Saved entries:
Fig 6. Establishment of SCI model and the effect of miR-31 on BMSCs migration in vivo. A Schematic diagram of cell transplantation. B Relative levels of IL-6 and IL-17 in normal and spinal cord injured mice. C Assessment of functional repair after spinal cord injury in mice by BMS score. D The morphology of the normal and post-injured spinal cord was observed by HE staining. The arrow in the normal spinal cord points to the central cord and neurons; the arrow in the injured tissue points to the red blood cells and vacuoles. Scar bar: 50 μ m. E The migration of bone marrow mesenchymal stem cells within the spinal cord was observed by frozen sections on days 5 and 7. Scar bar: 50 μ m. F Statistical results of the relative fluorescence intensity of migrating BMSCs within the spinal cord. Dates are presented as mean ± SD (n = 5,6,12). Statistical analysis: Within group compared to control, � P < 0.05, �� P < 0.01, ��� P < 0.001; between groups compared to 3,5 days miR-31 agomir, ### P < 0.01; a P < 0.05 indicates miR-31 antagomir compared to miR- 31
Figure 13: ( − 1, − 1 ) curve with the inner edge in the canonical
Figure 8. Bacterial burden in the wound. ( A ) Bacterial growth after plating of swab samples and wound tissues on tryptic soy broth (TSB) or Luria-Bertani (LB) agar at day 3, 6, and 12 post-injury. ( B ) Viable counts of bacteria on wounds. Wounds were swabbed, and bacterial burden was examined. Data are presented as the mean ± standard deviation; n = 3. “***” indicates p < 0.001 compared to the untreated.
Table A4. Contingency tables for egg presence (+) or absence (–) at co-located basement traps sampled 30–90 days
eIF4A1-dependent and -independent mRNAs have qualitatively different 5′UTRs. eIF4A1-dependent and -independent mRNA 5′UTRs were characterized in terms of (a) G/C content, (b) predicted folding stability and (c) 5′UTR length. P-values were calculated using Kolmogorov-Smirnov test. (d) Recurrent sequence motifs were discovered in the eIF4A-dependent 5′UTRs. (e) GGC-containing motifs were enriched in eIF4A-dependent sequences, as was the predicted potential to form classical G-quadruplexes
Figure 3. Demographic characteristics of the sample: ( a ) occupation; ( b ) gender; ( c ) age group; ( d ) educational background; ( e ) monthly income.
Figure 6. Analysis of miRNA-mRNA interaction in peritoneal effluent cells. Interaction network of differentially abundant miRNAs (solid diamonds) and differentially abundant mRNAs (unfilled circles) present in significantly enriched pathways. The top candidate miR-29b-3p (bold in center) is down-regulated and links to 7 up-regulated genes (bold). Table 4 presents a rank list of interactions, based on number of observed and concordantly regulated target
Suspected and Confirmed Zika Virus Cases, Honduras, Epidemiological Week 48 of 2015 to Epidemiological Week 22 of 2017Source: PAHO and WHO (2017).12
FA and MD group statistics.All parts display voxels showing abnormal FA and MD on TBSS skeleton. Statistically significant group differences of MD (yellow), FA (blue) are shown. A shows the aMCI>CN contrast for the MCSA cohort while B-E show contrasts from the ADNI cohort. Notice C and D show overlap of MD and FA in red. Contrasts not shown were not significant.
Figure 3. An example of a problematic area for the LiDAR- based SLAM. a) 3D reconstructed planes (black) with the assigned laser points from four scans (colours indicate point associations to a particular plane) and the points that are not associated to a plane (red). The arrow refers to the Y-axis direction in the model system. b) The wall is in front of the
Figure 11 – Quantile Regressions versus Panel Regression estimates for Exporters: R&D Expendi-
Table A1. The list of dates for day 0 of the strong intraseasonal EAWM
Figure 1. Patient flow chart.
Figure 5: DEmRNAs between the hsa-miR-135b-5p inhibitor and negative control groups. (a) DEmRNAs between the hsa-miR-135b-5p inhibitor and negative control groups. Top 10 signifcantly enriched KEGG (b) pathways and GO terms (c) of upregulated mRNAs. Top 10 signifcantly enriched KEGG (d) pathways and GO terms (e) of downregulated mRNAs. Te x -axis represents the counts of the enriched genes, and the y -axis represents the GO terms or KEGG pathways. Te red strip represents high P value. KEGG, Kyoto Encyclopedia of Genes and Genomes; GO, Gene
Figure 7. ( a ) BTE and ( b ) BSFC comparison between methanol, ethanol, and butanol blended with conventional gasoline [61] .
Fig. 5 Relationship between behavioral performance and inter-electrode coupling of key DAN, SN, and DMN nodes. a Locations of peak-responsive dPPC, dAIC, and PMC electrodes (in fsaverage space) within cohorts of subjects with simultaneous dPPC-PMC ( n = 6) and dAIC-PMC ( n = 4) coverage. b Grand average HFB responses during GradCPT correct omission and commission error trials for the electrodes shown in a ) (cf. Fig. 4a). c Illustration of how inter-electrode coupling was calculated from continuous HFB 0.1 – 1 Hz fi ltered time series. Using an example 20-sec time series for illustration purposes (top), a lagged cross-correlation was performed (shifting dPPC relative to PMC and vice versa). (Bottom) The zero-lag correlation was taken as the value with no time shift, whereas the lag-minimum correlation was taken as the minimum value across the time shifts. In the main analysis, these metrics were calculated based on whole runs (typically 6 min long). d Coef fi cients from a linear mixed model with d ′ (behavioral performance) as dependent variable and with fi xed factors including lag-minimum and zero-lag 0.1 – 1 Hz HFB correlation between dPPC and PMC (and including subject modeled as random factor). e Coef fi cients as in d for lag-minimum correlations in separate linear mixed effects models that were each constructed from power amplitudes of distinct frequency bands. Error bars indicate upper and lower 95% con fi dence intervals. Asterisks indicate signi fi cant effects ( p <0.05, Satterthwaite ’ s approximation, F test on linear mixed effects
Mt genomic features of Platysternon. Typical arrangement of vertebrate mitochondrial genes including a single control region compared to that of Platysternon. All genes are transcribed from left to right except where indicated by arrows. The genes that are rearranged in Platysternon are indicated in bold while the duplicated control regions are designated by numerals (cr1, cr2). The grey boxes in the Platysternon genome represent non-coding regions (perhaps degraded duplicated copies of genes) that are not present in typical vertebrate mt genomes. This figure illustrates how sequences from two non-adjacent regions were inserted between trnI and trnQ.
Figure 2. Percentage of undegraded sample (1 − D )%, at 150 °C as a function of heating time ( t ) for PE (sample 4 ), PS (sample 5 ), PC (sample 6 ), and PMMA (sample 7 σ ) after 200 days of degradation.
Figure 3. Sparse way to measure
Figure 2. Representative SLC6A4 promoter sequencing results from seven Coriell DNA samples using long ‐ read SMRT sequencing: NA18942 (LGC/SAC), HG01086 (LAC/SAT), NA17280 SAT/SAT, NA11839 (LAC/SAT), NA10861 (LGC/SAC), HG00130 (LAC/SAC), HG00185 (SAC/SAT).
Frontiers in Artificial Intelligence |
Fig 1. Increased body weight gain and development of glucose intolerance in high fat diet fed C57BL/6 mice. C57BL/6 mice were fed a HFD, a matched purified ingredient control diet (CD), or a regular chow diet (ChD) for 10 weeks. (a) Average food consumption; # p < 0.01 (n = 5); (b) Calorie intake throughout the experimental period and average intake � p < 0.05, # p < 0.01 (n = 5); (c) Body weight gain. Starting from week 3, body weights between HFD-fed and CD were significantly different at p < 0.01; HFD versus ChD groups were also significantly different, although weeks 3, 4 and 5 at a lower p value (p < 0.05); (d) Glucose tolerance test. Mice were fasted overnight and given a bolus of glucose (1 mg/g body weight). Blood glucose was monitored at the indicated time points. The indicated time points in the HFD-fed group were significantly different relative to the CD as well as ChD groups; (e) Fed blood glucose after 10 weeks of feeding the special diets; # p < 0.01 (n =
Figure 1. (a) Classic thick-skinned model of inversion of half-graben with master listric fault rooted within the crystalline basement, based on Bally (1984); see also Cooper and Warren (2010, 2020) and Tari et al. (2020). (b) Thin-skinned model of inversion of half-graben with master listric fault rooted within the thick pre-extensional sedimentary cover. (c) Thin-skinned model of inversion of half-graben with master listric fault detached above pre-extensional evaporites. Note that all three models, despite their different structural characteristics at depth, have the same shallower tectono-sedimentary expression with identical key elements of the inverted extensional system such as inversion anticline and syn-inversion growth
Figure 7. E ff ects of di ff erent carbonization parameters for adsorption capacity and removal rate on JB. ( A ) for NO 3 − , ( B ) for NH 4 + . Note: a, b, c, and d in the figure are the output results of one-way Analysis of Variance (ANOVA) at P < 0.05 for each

WHAT YOU NEED TO DO: Once you find the line containing "eIF4A1-dependent and -independent mRNAs", stop: reproduce exactly that line and every line of the data before it, and nothing else.

ANSWER TO THE PROBLEM:
Fig 6. Establishment of SCI model and the effect of miR-31 on BMSCs migration in vivo. A Schematic diagram of cell transplantation. B Relative levels of IL-6 and IL-17 in normal and spinal cord injured mice. C Assessment of functional repair after spinal cord injury in mice by BMS score. D The morphology of the normal and post-injured spinal cord was observed by HE staining. The arrow in the normal spinal cord points to the central cord and neurons; the arrow in the injured tissue points to the red blood cells and vacuoles. Scar bar: 50 μ m. E The migration of bone marrow mesenchymal stem cells within the spinal cord was observed by frozen sections on days 5 and 7. Scar bar: 50 μ m. F Statistical results of the relative fluorescence intensity of migrating BMSCs within the spinal cord. Dates are presented as mean ± SD (n = 5,6,12). Statistical analysis: Within group compared to control, � P < 0.05, �� P < 0.01, ��� P < 0.001; between groups compared to 3,5 days miR-31 agomir, ### P < 0.01; a P < 0.05 indicates miR-31 antagomir compared to miR- 31
Figure 13: ( − 1, − 1 ) curve with the inner edge in the canonical
Figure 8. Bacterial burden in the wound. ( A ) Bacterial growth after plating of swab samples and wound tissues on tryptic soy broth (TSB) or Luria-Bertani (LB) agar at day 3, 6, and 12 post-injury. ( B ) Viable counts of bacteria on wounds. Wounds were swabbed, and bacterial burden was examined. Data are presented as the mean ± standard deviation; n = 3. “***” indicates p < 0.001 compared to the untreated.
Table A4. Contingency tables for egg presence (+) or absence (–) at co-located basement traps sampled 30–90 days
eIF4A1-dependent and -independent mRNAs have qualitatively different 5′UTRs. eIF4A1-dependent and -independent mRNA 5′UTRs were characterized in terms of (a) G/C content, (b) predicted folding stability and (c) 5′UTR length. P-values were calculated using Kolmogorov-Smirnov test. (d) Recurrent sequence motifs were discovered in the eIF4A-dependent 5′UTRs. (e) GGC-containing motifs were enriched in eIF4A-dependent sequences, as was the predicted potential to form classical G-quadruplexes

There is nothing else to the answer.